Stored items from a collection
%%
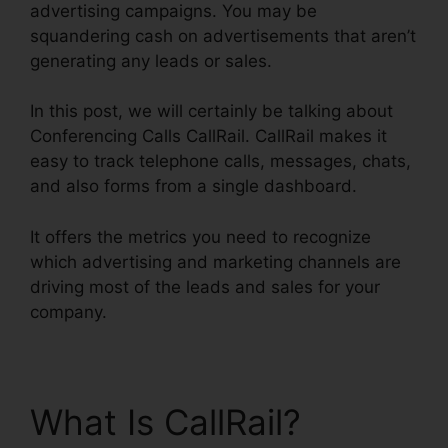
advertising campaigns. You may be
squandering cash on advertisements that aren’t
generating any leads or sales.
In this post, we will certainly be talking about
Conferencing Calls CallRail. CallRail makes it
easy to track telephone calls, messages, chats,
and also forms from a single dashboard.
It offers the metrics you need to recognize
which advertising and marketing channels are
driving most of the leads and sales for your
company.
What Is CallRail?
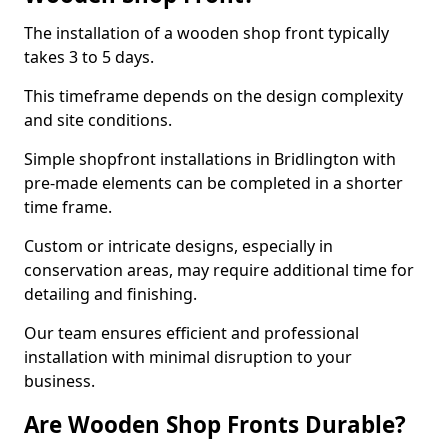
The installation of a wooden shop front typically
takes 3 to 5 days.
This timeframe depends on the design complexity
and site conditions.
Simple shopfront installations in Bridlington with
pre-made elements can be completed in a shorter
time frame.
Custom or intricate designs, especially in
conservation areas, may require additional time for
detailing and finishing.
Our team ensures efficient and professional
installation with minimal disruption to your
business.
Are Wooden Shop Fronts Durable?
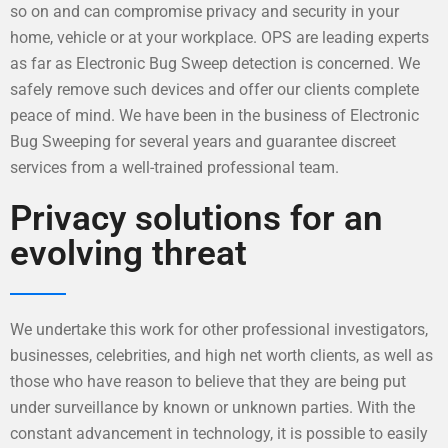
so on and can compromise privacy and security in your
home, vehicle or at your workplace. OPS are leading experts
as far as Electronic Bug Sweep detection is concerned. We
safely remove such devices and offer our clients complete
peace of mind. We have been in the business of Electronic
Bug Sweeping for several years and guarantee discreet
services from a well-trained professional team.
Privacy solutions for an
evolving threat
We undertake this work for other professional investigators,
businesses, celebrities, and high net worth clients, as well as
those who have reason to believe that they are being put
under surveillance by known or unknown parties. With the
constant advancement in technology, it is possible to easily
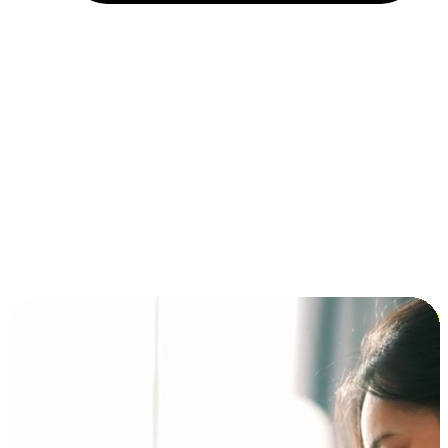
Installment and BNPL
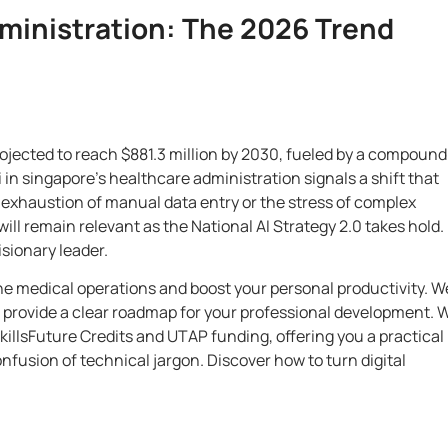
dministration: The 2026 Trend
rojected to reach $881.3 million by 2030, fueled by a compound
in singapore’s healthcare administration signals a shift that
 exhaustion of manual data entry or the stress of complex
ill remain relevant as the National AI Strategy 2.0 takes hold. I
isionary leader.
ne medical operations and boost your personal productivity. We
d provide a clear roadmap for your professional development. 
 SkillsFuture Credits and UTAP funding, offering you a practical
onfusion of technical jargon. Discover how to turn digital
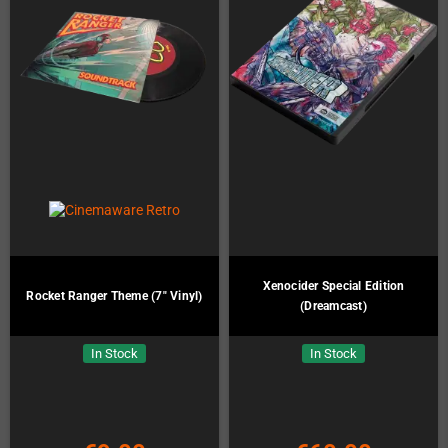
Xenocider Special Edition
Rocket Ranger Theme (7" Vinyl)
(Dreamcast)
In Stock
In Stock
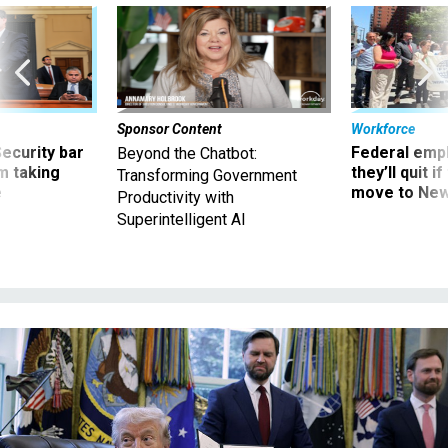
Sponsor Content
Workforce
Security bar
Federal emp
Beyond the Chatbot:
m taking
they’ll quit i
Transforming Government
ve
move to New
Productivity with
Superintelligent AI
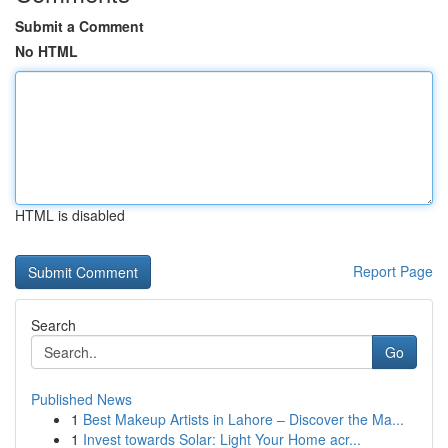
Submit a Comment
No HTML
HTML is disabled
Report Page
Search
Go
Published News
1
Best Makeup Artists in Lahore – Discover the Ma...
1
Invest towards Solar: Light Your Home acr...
%%
## PROBLEM STATEMENT
Output the text of every row above word for word, leaving out the pictures.

## ANSWER TO THE PROBLEM
advertising campaigns. You may be
squandering cash on advertisements that aren’t
generating any leads or sales.
In this post, we will certainly be talking about
Conferencing Calls CallRail. CallRail makes it
easy to track telephone calls, messages, chats,
and also forms from a single dashboard.
It offers the metrics you need to recognize
which advertising and marketing channels are
driving most of the leads and sales for your
company.
What Is CallRail?
The installation of a wooden shop front typically
takes 3 to 5 days.
This timeframe depends on the design complexity
and site conditions.
Simple shopfront installations in Bridlington with
pre-made elements can be completed in a shorter
time frame.
Custom or intricate designs, especially in
conservation areas, may require additional time for
detailing and finishing.
Our team ensures efficient and professional
installation with minimal disruption to your
business.
Are Wooden Shop Fronts Durable?
so on and can compromise privacy and security in your
home, vehicle or at your workplace. OPS are leading experts
as far as Electronic Bug Sweep detection is concerned. We
safely remove such devices and offer our clients complete
peace of mind. We have been in the business of Electronic
Bug Sweeping for several years and guarantee discreet
services from a well-trained professional team.
Privacy solutions for an
evolving threat
We undertake this work for other professional investigators,
businesses, celebrities, and high net worth clients, as well as
those who have reason to believe that they are being put
under surveillance by known or unknown parties. With the
constant advancement in technology, it is possible to easily
Installment and BNPL
dministration: The 2026 Trend
rojected to reach $881.3 million by 2030, fueled by a compound
in singapore’s healthcare administration signals a shift that
 exhaustion of manual data entry or the stress of complex
ill remain relevant as the National AI Strategy 2.0 takes hold. I
isionary leader.
ne medical operations and boost your personal productivity. We
d provide a clear roadmap for your professional development. 
 SkillsFuture Credits and UTAP funding, offering you a practical
onfusion of technical jargon. Discover how to turn digital
Xenocider Special Edition
Rocket Ranger Theme (7" Vinyl)
(Dreamcast)
In Stock
In Stock
Sponsor Content
Workforce
Security bar
Federal emp
Beyond the Chatbot:
m taking
they’ll quit i
Transforming Government
ve
move to New
Productivity with
Superintelligent AI
Submit a Comment
No HTML
HTML is disabled
Report Page
Search
Go
Published News
1
Best Makeup Artists in Lahore – Discover the Ma...
1
Invest towards Solar: Light Your Home acr...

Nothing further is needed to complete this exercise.